Dengan bimbingan yang ang ditawarkan, siswa berkesempatan untuk menonjolkan diri dan menunjukkan kepada pihak universitas bahwa mereka memiliki segala kualitas yang pihak universitas cari dalam diri mahasiswa tingkat sarjananya. Kemampuan yang harus dimiliki adalah kecerdasan, kepraktisan, keberanian, kedewasaan, fokus, determinasi, kemampuan untuk bertindak lanjut (follow-through), serta kemampuan berorganisasi, dan kepemimpinan.

"Statistik kami telah membuktikan bahwa nilai pendekatan ini berhasil lebih baik dibandingkan dengan siswa yang sekadar cemerlang secara akademis dalam penerimaan universitas kelas dunia," papar Vanya.

Siswa yang mampu mempertahankan minatnya secara konsisten dalam satu kegiatan ekstrakurikuler selama beberapa tahun memang akan lebih dilirik, tetapi bukan berarti kegiatan ekstrakurikuler harus selalu menjadi komitmen jangka panjang. Setiap siswa berbeda beberapa mungkin mengisi kalender mereka dengan 20 kegiatan berbeda setiap minggu.

Selain itu siswa pernah memiliki dua atau tiga kegiatan utama yang selaras dengan minat mereka triknya adalah menemukan minat yang menampilkan keragaman dan juga menunjukkan well-lopsidedness atau kecondongan.

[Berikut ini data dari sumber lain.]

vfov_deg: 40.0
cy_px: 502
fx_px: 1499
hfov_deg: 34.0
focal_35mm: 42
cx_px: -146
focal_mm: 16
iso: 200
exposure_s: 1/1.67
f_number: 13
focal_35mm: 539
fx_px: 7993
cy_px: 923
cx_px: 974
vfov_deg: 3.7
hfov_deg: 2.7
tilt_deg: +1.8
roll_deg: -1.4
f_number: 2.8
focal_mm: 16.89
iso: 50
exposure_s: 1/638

'Well-lopsided' bukanlah sekadar 'cukup jago' dalam beberapa bidang yang berbeda, tetapi juga berprestasi dalam satu bidang tertentu. Universitas-universitas unggulan di AS tidak menginginkan 5.000 siswa yang 'sedang-sedang saja' dan sebelumnya terlibat dalam kegiatan berorganisasi di sekolahnya, sepak bola, atau pengabdian masyarakat.

Mereka menginginkan 5.000 calon mahasiswa yang memiliki minat, bakat, dan kemampuan yang berbeda-beda. Dengan menjadi kuat dalam satu bidang dan menjadi salah satu yang terbaik dalam bidang tersebut, profil siswa akan terlihat menonjol di mata pihak universitas.

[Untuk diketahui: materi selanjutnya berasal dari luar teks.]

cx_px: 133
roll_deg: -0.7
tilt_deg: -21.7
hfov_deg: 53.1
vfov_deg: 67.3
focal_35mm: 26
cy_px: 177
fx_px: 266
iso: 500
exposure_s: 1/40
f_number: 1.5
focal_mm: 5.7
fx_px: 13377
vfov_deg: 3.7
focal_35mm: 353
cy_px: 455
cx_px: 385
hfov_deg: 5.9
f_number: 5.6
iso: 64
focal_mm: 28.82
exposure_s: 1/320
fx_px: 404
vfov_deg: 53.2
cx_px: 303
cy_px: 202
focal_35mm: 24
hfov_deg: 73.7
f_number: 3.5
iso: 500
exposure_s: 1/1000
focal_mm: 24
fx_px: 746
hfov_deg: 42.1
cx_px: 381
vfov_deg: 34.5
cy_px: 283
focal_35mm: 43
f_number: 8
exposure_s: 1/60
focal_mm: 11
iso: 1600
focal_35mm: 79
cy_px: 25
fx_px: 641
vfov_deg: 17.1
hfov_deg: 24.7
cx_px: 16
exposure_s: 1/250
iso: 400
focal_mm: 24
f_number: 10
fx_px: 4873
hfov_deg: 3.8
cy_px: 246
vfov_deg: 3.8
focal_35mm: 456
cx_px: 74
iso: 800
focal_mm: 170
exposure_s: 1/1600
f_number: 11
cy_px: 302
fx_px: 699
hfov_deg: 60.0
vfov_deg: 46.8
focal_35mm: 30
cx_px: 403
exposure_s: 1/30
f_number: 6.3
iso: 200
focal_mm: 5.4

Vanya menambahkan, sistem pendidikan di AS yang unik dan khusus umumnya akan sedikit menyulitkan siswa-siswi dari belahan dunia lainnya, termasuk Indonesia, karena adanya perbedaan kurikulum akademik dan ekosistem ekstrakurikuler. Sebagai perbandingan, untuk menjadi mahasiswa di AS, seorang siswa setidaknya perlu memiliki tiga modal utama.

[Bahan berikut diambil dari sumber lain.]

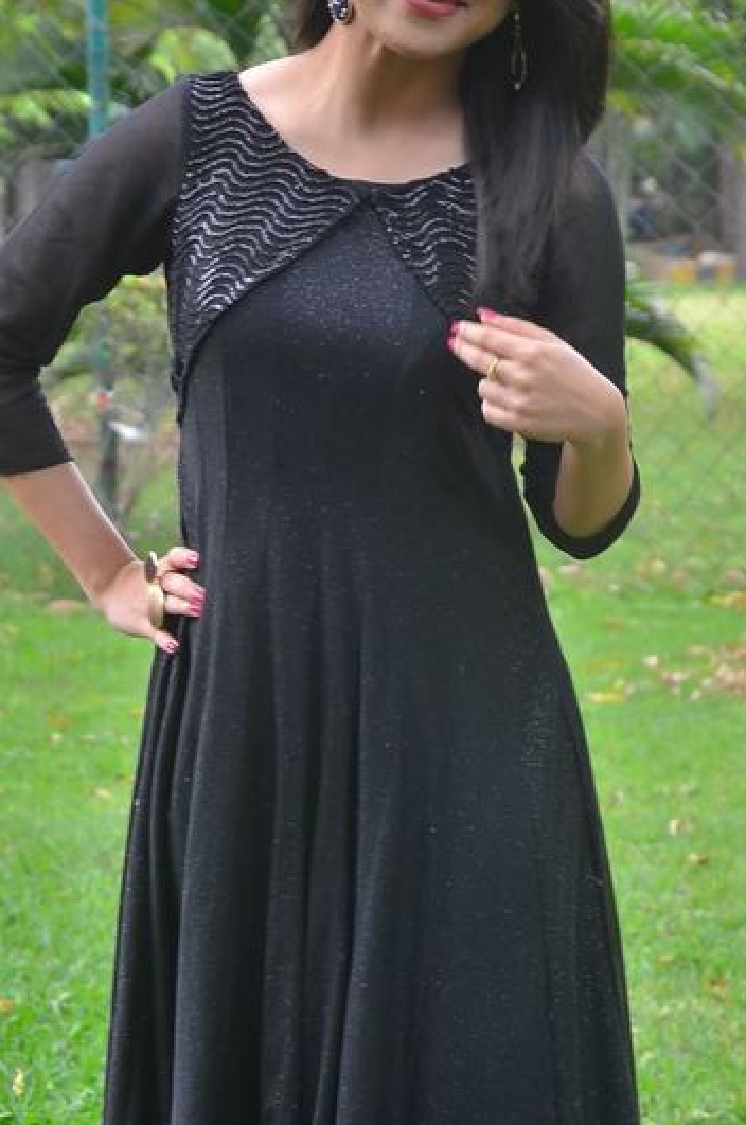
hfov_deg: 10.4
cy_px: 498
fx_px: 4088
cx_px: 371
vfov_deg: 15.7
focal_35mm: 131
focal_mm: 58
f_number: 5
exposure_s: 1/125
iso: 800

Tiga modal utama dimaksud adalah hasil akademik (berbobot 40 persen yang terdiri dari nilai transkrip akademik, SAT/ACT, dan AP/IB/A-Levels/GPA), serta kegiatan ekstrakurikuler dan kepemimpinan juga hasil esai dan wawancara (yang sama-sama berbobot 30 persen). Inilah yang perlu disadari dengan cermat.

"Calon mahasiswa dari Indonesia mulai sekarang perlu memiliki setidaknya satu kegiatan ekstrakurikuler yang sesuai dengan minat dan bakatnya. Kegiatan tersebut juga perlu menjadi fokus sejak dini, karena konsistensi adalah kunci untuk membangun profil ekstrakurikuler yang kuat yang juga secara simultan mencerminkan karakter kepemimpinan siswa, termasuk kepemimpinan terhadap diri sendiri," tutur Vanya Sunanto.